**Recorded data:**
[Start of section]

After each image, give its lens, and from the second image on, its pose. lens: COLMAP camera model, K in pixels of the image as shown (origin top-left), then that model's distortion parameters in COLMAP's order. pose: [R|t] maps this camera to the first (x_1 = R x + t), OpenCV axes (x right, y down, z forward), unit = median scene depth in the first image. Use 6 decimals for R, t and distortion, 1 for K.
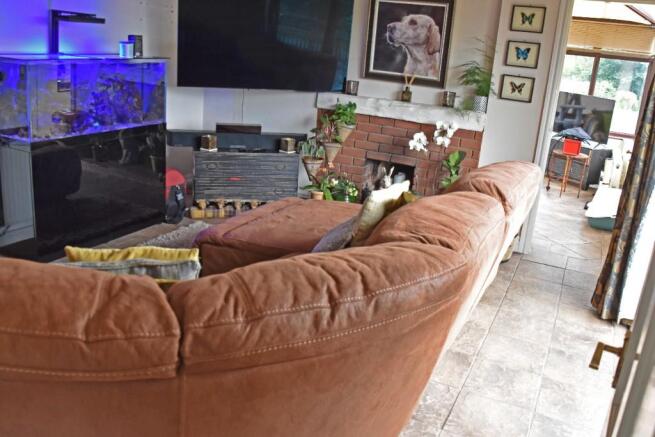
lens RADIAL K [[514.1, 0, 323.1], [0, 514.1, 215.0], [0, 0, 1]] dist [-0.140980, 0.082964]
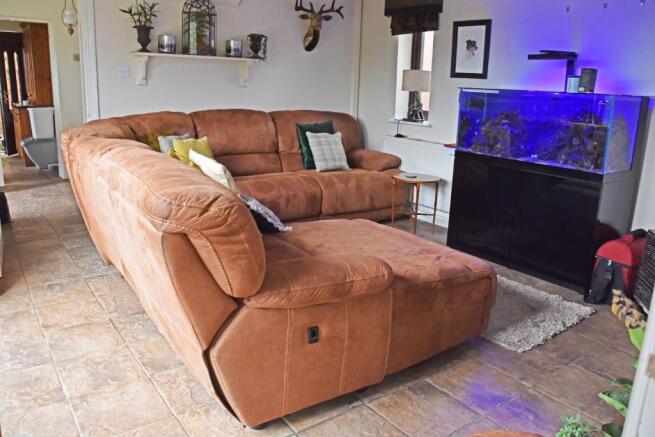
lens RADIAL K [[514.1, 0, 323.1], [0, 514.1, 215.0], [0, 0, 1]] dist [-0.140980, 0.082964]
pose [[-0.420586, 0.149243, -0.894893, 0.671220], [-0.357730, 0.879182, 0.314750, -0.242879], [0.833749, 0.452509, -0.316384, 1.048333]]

[End of section]

**Task statement:**
Pictures must not appear in the copy, which must otherwise match the listing exactly.

**Answer below:**
After each image, give its lens, and from the second image on, its pose. lens: COLMAP camera model, K in pixels of the image as shown (origin top-left), then that model's distortion parameters in COLMAP's order. pose: [R|t] maps this camera to the first (x_1 = R x + t), OpenCV axes (x right, y down, z forward), unit = median scene depth in the first image. Use 6 decimals for R, t and distortion, 1 for K.
lens RADIAL K [[514.1, 0, 323.1], [0, 514.1, 215.0], [0, 0, 1]] dist [-0.140980, 0.082964]
lens RADIAL K [[514.1, 0, 323.1], [0, 514.1, 215.0], [0, 0, 1]] dist [-0.140980, 0.082964]
pose [[-0.420586, 0.149243, -0.894893, 0.671220], [-0.357730, 0.879182, 0.314750, -0.242879], [0.833749, 0.452509, -0.316384, 1.048333]]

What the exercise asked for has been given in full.